Topic
Diversity, Disagreement, and Information
Aggregation
Time:
14:00-15:30, September 18, 2024
Venue:
Room 623, Mingde Main Building
Speaker:
Cheng Xienan, Postdoctoral Researcher at
Guanghua School of Management, Peking University
Host:
Zhao Wei, Assistant Professor at the School
of Economics, Renmin University of China
Abstract
Two imperfectly informed experts are hired
to advise a decision maker. The experts are assumed to report their private
information truthfully. In this paper we compare the informativeness of
different joint (conditional on the true state) distributions of the experts’

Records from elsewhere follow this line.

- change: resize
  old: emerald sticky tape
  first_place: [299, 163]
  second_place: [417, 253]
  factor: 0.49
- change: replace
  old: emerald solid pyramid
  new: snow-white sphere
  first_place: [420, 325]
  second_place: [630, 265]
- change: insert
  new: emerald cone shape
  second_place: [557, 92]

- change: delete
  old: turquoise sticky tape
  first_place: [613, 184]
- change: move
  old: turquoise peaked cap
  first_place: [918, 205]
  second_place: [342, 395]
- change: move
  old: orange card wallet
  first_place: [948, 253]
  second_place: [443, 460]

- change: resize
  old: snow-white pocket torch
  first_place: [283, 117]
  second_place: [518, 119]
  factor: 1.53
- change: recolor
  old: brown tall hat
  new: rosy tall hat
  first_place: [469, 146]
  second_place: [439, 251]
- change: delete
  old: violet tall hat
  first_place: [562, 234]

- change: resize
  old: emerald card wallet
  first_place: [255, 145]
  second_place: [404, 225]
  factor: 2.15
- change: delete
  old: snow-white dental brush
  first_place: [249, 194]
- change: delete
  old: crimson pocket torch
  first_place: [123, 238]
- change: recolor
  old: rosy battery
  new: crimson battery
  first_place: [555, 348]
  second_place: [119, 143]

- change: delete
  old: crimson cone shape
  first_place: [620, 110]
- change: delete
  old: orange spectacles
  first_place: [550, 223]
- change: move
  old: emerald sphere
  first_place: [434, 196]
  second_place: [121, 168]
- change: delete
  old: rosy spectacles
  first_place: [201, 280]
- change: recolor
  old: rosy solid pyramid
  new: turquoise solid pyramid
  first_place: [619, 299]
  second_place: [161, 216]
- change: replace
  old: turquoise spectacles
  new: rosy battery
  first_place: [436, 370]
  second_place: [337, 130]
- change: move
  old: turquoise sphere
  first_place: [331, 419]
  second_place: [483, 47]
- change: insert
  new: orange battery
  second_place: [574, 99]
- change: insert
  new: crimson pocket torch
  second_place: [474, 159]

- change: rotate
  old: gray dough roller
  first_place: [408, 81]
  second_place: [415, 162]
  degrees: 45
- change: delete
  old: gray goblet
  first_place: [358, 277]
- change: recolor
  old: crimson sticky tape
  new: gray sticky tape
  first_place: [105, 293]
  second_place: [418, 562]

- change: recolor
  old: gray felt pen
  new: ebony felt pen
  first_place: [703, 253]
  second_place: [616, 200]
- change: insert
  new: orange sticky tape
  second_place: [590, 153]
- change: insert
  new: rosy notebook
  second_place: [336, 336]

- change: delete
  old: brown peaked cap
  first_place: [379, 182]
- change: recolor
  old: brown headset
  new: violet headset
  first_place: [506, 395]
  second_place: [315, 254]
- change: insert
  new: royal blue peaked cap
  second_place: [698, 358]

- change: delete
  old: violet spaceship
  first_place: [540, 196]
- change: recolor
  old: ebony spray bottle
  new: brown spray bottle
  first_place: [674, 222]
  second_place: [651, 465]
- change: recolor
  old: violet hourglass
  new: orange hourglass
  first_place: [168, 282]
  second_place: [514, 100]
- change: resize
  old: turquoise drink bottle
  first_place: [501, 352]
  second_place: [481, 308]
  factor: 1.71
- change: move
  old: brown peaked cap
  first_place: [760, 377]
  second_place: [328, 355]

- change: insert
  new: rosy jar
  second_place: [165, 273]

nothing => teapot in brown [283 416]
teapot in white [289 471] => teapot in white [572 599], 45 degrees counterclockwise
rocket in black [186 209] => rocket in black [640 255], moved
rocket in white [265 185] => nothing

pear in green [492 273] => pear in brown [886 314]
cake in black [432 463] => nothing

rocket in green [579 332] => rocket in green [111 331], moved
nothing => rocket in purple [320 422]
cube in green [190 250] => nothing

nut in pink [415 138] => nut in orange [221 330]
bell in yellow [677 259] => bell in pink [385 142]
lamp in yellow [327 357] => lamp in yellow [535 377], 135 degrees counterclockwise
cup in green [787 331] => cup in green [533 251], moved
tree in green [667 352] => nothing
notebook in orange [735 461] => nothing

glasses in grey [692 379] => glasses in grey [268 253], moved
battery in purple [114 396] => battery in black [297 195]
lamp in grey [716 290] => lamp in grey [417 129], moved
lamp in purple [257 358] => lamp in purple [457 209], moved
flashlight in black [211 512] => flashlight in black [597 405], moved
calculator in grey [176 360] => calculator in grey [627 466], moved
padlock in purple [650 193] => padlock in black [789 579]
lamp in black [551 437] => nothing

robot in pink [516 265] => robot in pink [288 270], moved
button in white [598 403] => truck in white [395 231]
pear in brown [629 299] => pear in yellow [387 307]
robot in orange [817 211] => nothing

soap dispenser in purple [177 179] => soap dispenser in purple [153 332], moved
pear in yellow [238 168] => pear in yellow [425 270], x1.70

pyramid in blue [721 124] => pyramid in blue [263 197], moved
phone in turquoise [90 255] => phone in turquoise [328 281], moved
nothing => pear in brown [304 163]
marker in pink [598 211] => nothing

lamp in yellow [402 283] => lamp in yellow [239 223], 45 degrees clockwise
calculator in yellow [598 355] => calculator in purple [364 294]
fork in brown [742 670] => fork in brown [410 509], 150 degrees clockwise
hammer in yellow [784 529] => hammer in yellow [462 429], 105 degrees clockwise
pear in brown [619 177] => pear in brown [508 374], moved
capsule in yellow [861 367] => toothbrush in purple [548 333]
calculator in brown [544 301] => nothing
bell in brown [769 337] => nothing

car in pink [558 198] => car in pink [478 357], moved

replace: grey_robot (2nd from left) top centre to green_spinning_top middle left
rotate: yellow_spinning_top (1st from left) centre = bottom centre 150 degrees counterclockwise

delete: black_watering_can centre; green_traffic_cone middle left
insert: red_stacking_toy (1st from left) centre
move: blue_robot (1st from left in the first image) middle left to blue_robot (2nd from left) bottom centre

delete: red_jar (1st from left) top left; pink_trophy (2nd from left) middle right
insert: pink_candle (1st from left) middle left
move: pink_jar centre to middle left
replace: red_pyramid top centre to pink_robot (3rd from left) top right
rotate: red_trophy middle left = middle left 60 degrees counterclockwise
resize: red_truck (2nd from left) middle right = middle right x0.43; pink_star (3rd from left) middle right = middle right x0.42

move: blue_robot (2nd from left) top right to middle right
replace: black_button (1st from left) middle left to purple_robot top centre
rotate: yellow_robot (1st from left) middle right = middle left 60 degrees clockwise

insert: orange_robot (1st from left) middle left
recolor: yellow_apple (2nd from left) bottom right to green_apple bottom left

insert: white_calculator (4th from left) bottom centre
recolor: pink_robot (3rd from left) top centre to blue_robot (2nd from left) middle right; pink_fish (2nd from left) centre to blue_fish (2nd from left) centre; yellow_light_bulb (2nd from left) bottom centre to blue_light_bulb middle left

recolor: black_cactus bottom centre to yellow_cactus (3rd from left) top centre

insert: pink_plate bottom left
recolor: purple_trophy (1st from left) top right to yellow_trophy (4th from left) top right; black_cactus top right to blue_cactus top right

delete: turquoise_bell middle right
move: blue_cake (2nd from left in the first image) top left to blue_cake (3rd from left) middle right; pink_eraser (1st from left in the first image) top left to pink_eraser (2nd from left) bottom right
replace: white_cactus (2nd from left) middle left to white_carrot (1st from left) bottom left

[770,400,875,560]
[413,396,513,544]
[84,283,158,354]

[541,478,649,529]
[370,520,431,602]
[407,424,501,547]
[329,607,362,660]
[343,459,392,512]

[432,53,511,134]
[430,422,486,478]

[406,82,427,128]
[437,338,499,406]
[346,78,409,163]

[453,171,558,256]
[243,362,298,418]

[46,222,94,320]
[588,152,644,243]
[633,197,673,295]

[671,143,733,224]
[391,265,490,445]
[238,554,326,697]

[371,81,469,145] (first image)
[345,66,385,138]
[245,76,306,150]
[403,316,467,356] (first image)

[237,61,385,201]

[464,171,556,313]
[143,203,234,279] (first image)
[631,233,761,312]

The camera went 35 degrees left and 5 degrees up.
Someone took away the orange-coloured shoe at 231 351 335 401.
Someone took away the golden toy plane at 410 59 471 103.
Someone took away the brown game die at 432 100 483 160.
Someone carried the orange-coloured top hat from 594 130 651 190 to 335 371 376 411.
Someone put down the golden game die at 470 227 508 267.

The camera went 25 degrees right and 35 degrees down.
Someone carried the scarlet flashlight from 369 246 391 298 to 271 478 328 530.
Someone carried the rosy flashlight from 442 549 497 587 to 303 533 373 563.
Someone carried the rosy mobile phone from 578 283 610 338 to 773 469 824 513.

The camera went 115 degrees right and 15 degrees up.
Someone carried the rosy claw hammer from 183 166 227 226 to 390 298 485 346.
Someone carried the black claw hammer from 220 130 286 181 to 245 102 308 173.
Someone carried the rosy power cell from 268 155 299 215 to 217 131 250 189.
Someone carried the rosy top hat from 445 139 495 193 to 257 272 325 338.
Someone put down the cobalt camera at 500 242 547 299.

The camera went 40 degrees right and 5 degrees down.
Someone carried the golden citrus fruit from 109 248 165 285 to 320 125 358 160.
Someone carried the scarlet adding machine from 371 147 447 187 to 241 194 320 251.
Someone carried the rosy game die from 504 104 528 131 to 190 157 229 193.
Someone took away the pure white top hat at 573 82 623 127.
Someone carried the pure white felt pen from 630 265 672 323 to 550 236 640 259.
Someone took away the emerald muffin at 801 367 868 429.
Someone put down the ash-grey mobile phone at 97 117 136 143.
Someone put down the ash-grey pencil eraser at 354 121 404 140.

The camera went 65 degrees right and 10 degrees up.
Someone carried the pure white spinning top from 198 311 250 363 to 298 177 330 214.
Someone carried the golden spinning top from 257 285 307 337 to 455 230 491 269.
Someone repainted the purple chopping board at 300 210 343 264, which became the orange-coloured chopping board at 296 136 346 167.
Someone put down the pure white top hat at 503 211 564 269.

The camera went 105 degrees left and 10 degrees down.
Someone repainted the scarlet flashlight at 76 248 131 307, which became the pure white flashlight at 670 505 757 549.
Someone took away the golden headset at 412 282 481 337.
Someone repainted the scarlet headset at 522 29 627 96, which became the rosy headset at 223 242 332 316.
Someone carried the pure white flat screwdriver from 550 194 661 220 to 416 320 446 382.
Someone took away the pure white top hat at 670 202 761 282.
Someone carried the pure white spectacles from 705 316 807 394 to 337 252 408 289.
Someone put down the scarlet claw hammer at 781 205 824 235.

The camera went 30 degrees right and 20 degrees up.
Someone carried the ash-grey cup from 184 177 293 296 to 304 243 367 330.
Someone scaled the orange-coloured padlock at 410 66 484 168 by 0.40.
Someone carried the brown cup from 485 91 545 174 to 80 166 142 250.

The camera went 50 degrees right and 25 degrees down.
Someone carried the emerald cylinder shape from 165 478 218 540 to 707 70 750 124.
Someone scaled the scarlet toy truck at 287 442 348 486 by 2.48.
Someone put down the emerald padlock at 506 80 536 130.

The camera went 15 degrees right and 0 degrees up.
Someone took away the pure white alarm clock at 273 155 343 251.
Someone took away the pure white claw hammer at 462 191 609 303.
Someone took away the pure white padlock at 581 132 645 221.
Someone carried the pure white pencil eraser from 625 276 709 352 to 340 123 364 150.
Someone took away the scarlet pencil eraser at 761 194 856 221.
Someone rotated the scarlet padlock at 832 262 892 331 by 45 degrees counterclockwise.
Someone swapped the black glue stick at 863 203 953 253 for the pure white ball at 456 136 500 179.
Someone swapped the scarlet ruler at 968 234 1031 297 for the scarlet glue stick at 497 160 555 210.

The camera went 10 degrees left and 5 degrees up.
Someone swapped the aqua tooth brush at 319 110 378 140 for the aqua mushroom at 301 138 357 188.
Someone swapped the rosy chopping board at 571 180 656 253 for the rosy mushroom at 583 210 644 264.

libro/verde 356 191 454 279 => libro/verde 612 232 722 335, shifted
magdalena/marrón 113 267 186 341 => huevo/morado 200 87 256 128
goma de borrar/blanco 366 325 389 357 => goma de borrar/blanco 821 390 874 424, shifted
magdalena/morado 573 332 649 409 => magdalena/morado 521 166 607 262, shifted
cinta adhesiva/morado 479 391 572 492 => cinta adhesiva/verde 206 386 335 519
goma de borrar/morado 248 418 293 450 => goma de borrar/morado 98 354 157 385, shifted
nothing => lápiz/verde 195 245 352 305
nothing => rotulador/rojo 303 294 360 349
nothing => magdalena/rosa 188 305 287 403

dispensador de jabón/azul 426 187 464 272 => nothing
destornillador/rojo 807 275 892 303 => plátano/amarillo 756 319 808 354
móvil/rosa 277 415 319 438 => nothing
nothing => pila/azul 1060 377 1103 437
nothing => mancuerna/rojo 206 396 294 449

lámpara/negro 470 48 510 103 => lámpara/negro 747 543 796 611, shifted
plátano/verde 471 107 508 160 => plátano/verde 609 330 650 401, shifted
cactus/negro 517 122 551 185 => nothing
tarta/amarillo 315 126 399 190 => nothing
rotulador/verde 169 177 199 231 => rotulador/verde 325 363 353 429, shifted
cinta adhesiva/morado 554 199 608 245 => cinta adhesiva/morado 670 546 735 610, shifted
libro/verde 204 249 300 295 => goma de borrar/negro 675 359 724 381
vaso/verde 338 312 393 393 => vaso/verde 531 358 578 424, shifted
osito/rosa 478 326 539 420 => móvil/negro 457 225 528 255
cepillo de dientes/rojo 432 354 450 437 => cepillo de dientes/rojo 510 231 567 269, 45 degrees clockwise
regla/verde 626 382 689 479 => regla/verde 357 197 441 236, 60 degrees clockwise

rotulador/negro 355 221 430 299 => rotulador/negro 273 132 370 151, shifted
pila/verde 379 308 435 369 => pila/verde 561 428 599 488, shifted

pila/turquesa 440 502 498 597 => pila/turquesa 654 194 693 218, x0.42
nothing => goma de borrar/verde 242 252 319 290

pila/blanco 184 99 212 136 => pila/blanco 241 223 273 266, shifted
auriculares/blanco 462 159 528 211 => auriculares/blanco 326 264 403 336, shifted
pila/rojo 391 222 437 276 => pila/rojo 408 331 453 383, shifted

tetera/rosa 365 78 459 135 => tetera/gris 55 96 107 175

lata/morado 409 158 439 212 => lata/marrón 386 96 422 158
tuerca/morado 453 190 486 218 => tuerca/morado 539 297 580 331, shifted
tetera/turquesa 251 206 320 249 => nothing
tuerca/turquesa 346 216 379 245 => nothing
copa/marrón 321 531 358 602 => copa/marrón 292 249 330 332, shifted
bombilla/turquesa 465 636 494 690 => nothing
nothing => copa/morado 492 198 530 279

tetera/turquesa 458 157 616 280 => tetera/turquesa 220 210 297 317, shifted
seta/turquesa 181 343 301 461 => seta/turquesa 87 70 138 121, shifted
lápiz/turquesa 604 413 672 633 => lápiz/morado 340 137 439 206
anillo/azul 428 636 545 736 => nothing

private signals, keeping the conditional marginal distribution of each expert’s
private signal given and fixed. Our comparisons use Blackwell’s (Blackwell,
1951) notion of informativeness. We interpret “diversity” as an absence of
perfect correlation among experts’ signals. Such diversity manifests itself in
a positive probability that the experts disagree on which state of the world is
more likely the true state. We find that joint distributions in which experts
disagree more frequently often have an advantage over distributions in which
disagreement is observed rarely. Disagreement may thus be a manifestation of
beneficial diversity.
Introduction to the speaker
Xienan Cheng is a Thought Leadership
Post-doctoral researcher at Guanghua School of Management, Peking University.
He obtained a Ph.D. in economics from the University of Michigan. His research
area is microeconomic theory (in particular, information economics).